## Prompt
A verbatim reprint of the records below is what this exercise asks for.

## Dataset excerpts

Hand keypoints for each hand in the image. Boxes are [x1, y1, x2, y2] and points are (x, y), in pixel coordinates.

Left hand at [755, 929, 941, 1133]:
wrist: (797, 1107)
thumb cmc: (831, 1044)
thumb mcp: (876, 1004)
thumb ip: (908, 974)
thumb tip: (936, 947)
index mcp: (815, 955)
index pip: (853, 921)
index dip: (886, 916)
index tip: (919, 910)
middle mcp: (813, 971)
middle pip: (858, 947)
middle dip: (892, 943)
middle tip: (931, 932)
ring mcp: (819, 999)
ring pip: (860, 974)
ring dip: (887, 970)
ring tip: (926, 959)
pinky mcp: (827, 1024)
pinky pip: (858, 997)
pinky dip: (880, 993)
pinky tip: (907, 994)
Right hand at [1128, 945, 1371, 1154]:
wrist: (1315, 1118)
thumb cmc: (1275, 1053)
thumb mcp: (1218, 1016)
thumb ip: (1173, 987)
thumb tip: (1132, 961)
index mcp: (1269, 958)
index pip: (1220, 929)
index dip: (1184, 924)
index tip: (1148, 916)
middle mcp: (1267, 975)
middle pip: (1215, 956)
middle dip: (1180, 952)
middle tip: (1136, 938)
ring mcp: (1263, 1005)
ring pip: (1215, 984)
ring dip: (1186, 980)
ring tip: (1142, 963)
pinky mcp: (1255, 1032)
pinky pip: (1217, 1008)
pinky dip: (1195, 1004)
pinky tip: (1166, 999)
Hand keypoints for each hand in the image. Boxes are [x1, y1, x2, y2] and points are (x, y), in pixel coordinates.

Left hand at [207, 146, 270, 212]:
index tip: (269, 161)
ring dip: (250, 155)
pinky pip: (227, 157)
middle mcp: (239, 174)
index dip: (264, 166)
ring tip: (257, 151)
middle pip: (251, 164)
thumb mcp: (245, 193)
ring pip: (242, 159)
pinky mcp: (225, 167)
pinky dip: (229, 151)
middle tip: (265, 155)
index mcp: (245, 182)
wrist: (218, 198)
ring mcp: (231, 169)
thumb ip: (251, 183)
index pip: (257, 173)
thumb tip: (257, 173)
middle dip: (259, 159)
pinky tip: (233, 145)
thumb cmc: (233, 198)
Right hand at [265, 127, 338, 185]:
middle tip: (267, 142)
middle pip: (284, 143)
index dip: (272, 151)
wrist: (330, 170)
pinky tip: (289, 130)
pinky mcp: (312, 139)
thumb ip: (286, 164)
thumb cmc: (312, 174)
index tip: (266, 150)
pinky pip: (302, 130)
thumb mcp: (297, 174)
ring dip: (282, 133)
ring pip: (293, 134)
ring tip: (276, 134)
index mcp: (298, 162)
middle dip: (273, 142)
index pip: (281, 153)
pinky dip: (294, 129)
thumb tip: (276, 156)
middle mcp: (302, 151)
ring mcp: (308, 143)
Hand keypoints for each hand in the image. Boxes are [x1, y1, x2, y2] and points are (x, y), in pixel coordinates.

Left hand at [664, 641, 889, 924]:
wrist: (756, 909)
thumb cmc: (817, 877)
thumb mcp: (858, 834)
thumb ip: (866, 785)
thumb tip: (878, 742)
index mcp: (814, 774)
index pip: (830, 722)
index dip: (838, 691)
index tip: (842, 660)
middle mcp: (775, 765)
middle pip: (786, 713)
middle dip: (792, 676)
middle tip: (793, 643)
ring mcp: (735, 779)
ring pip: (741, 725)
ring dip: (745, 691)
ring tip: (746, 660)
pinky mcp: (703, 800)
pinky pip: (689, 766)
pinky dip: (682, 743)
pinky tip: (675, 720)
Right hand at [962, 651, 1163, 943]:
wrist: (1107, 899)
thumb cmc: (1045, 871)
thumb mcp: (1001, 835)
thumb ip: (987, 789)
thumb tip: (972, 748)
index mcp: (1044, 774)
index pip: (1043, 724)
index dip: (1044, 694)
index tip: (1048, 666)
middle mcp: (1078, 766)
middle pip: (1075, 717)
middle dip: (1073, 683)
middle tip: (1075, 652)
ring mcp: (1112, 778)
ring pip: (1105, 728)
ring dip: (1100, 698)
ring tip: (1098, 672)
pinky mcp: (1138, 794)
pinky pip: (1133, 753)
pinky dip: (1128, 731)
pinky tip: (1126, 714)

## Response
Hand keypoints for each hand in the image. Boxes are [x1, y1, x2, y2] and points are (x, y), in pixel coordinates.

Left hand at [755, 929, 941, 1133]:
wrist: (797, 1107)
thumb cmc: (831, 1044)
thumb mcp: (876, 1004)
thumb ip: (908, 974)
thumb tip: (936, 947)
index mcp: (815, 955)
index pip: (853, 921)
index dip: (886, 916)
index tip: (919, 910)
middle mcp: (813, 971)
middle pip: (858, 947)
middle dip: (892, 943)
middle tip: (931, 932)
ring mcp: (819, 999)
ring pip: (860, 974)
ring dip: (887, 970)
ring tip: (926, 959)
pinky mcp: (827, 1024)
pinky pip: (858, 997)
pinky dip: (880, 993)
pinky tip: (907, 994)
Right hand at [1128, 945, 1371, 1154]:
wrist: (1315, 1118)
thumb cmc: (1275, 1053)
thumb mcp: (1218, 1016)
thumb ip: (1173, 987)
thumb tip: (1132, 961)
index mcp: (1269, 958)
index pip: (1220, 929)
index dip: (1184, 924)
index tip: (1148, 916)
middle mcp: (1267, 975)
middle pip: (1215, 956)
middle dip: (1180, 952)
middle tip: (1136, 938)
ring mcp: (1263, 1005)
ring pip: (1215, 984)
ring dip: (1186, 980)
ring tip: (1142, 963)
pinky mcp: (1255, 1032)
pinky pip: (1217, 1008)
pinky dip: (1195, 1004)
pinky tip: (1166, 999)
Hand keypoints for each hand in the image. Boxes are [x1, y1, x2, y2] and points are (x, y), in pixel coordinates.

Left hand at [207, 146, 270, 212]:
index tip: (269, 161)
ring dip: (250, 155)
pinky pip: (227, 157)
middle mcp: (239, 174)
index dip: (264, 166)
ring tip: (257, 151)
middle pip: (251, 164)
thumb mcp: (245, 193)
ring pip: (242, 159)
pinky mcp: (225, 167)
pinky dip: (229, 151)
middle tip: (265, 155)
index mcp: (245, 182)
wrist: (218, 198)
ring mcp: (231, 169)
thumb ip: (251, 183)
index pip: (257, 173)
thumb tip: (257, 173)
middle dip: (259, 159)
pinky tip: (233, 145)
thumb cmc: (233, 198)
Right hand at [265, 127, 338, 185]:
middle tip: (267, 142)
middle pip: (284, 143)
index dip: (272, 151)
wrist: (330, 170)
pinky tip: (289, 130)
pinky mcp: (312, 139)
thumb ip: (286, 164)
thumb cmc: (312, 174)
index tip: (266, 150)
pinky pip: (302, 130)
thumb mcp: (297, 174)
ring dip: (282, 133)
ring pip: (293, 134)
ring tip: (276, 134)
index mcp: (298, 162)
middle dip: (273, 142)
index pip: (281, 153)
pinky dip: (294, 129)
thumb tip: (276, 156)
middle mcp: (302, 151)
ring mcp: (308, 143)
Hand keypoints for each hand in the image. Boxes are [x1, y1, x2, y2] and points are (x, y), in pixel coordinates.

Left hand at [664, 641, 889, 924]:
wrist: (756, 909)
thumb cmc: (817, 877)
thumb mcp: (858, 834)
thumb ip: (866, 785)
thumb tip: (878, 742)
index mcp: (814, 774)
index pip: (830, 722)
index dip: (838, 691)
index tip: (842, 660)
middle mcp: (775, 765)
middle pip: (786, 713)
middle dip: (792, 676)
middle tip: (793, 643)
ring mcp: (735, 779)
ring pip: (741, 725)
ring dip: (745, 691)
ring tip: (746, 660)
pinky mcp: (703, 800)
pinky pip: (689, 766)
pinky dip: (682, 743)
pinky tip: (675, 720)
Right hand at [962, 651, 1163, 943]:
wrist: (1107, 899)
thumb cmc: (1045, 871)
thumb mcp: (1001, 835)
thumb ip: (987, 789)
thumb tip: (972, 748)
index mcp: (1044, 774)
index pip: (1043, 724)
index dip: (1044, 694)
index tip: (1048, 666)
middle mcp: (1078, 766)
middle pip: (1075, 717)
middle dip: (1073, 683)
middle tip: (1075, 652)
ring mcp: (1112, 778)
ring pip: (1105, 728)
ring dip: (1100, 698)
ring tip: (1098, 672)
pinky mcp: (1138, 794)
pinky pip: (1133, 753)
pinky dip: (1128, 731)
pinky tip: (1126, 714)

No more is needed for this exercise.